The clear benefit I see with LL API versus Cube HAL is that LL still requires you to know what your are doing, and that is why this article is biased, because knowing what you are doing is something that is important to ME and should be important to any real engineer or student. Cube HAL on the other hand hides too much and by doing so ends up bloating the code a lot more and thus you have bigger than necessary code size and lower efficiency and at the end of the day you have no clue how it works.
Saving a few kb of code space is not such a huge deal. The tragedy is when you call yourself a programmer or engineer and have no idea what the code is doing and do not know why HAL generated code does not work, debugging is nightmare because you do not know how the hardware is supposed to be configured in the first place so how can you spot a bug?

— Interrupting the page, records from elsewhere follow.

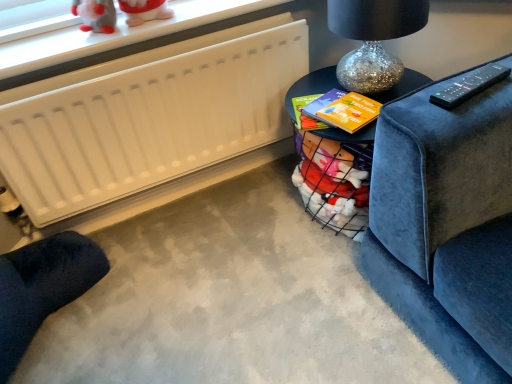
Question: Does black glossy table at center, the first table in the front-to-back sequence, contain white matte radiator at upper left?

Choices:
 (A) no
 (B) yes

Answer: (A)

Question: Can you confirm if black glossy table at center, arranged as the 2th table when viewed from the back, is smaller than white matte radiator at upper left?

Choices:
 (A) no
 (B) yes

Answer: (A)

Should your boss or company ask you to not use Cube HAL and write very specific and efficient code because they have opted for the cheapest MCU with smallest memory space to keep cost down, you wil not know where to start because you have no idea how to get anything going without calling a pre-written init function that some other smart fella/gal wrote.
One thing I like about using LL is that I do not have to dig into the reference manual looking for bit locations. After all the programming I do it is impossible to remember the location of bits or exact register names. LL helps with this since you can just initialize a structure and have it configure the desired peripheral (this is also my preferred method for personal driver development) In conjunction with code completion features as well as naming conventions used in LL API it is easy to find the desired configuration settings.
It is my opinion that the little bit of extra code size added by LL is worth not digging through the reference manual, at least LL does not promote ignorance of the hardware. However Cube HAL does have its uses and targeted users as well.